Robby Collins, director of employee relations, took note. Although he felt that DISD had, in a sometimes inept way, tried diligently to find a place for Susan, he could find no reason why, after months of training for Laureate, she had not been placed at a school. “I could see how Susan would be frustrated,” Collins says. So he took her file to Superintendent Marvin Edwards. And this past fall, about the same time that she was awarded a settlement for her comp case, Edwards made Susan a Laureate teacher at a DISD high school.

She is, once again, ecstatic. And personnel has yet to call or write.
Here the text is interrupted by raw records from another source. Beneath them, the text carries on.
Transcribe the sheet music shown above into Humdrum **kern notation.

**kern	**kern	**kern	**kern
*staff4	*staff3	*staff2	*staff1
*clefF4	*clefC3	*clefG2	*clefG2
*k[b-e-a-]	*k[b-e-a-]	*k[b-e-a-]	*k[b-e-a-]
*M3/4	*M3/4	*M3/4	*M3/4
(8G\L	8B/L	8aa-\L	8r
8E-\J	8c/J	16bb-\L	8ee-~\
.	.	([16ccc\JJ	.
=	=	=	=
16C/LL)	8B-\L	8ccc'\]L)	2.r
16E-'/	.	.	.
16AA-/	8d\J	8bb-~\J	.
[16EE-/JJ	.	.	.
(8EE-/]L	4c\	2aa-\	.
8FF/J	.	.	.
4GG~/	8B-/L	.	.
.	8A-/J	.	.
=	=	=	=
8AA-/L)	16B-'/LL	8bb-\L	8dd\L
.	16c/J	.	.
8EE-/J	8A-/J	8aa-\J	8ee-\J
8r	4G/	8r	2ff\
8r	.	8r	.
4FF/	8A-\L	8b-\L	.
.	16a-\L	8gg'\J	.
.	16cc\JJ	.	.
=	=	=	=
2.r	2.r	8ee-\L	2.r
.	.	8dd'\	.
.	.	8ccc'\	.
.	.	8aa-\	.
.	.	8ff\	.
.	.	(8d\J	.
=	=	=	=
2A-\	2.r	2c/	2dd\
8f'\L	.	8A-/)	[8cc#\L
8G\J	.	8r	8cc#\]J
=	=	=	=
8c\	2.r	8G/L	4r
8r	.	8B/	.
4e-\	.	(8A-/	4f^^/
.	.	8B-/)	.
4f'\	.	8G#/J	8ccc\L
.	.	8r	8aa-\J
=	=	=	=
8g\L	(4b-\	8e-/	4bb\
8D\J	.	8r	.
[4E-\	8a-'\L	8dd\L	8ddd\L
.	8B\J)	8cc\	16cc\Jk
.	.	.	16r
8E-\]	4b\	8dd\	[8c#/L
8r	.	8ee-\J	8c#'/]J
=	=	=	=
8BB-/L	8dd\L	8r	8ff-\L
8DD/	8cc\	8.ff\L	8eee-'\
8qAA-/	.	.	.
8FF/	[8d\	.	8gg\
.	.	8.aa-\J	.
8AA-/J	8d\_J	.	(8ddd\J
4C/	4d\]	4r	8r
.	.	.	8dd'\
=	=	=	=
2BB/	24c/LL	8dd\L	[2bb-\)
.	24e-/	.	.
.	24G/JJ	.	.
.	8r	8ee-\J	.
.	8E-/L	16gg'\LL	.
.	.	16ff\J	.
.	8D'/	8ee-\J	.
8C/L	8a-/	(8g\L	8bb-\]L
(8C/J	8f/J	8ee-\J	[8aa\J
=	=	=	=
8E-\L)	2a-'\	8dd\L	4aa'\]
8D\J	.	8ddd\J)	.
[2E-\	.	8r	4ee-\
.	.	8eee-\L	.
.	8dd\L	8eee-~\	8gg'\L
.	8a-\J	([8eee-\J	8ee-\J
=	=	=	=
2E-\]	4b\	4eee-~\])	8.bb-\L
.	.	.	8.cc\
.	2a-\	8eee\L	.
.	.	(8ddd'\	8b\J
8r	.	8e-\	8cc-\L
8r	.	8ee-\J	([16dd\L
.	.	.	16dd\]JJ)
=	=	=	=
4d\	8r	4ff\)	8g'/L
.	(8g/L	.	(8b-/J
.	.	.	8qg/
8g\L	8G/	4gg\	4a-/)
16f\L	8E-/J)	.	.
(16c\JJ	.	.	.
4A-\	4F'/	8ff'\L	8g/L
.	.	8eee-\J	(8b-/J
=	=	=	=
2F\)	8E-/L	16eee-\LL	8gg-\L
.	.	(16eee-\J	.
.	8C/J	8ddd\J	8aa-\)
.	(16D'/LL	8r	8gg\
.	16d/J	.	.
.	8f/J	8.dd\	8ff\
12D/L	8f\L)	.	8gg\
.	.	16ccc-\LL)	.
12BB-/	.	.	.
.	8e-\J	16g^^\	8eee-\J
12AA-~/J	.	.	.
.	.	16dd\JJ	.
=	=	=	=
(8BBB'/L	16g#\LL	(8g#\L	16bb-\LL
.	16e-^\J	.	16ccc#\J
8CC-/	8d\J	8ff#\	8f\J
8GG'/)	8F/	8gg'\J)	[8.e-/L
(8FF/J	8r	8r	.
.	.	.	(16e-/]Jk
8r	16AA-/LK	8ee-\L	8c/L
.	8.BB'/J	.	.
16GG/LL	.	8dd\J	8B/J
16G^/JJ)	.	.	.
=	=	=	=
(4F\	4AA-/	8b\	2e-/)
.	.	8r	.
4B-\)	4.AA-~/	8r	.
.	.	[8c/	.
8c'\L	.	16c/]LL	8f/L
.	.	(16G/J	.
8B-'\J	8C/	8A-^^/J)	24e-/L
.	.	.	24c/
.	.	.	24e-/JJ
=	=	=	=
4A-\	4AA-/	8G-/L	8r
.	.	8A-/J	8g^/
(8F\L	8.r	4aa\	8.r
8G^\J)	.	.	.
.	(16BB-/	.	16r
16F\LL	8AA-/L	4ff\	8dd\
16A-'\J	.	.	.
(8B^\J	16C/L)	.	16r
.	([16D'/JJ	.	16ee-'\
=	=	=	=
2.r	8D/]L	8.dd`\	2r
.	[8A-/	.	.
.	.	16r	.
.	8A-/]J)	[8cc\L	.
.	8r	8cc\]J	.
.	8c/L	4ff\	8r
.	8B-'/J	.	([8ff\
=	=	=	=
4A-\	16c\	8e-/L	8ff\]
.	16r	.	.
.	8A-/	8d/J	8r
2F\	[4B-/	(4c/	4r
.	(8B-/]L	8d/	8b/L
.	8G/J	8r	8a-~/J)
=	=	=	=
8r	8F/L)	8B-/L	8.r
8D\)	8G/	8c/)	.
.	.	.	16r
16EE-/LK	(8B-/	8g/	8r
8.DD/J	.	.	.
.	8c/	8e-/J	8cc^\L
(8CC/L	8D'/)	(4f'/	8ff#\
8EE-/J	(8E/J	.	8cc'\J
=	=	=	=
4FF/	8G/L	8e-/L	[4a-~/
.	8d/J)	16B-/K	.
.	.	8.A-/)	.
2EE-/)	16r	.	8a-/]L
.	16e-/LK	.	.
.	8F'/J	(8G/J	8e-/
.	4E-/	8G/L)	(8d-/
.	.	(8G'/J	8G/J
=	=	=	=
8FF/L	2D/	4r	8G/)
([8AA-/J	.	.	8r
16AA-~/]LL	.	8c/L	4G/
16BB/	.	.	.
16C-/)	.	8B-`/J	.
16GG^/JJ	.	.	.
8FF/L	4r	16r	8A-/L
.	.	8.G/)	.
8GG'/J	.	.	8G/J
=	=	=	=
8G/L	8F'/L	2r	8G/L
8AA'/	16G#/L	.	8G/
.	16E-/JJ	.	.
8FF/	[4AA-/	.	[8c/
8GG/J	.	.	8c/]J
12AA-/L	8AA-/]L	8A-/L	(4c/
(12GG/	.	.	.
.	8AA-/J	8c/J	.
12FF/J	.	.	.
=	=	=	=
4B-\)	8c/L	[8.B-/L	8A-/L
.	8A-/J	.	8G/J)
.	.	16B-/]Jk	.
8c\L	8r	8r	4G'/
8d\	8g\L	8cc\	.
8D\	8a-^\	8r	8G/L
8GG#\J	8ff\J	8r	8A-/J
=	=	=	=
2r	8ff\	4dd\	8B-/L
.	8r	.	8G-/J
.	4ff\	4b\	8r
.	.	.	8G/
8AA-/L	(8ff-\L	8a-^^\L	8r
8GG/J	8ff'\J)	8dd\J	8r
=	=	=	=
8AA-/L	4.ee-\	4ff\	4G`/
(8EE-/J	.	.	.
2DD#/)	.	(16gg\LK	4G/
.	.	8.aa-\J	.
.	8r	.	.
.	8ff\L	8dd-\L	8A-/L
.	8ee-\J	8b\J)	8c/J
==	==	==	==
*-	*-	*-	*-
Susan Warren knows that she might be jeopardizing her job by speaking out against the system. She loves to teach, and for the $26,000 a year that Dallas taxpayers give her, she thinks she’s worth every penny. But something isn’t right in DISD. There are other teachers who are afraid to speak up, and who don’t have good lawyers to help them out, and who don’t get the ear of the superintendent.

Says Susan: “I went through two years of hell, and I almost became one of those teachers who leave the profession and never look back.”

Needless to say, DISD can’t afford that.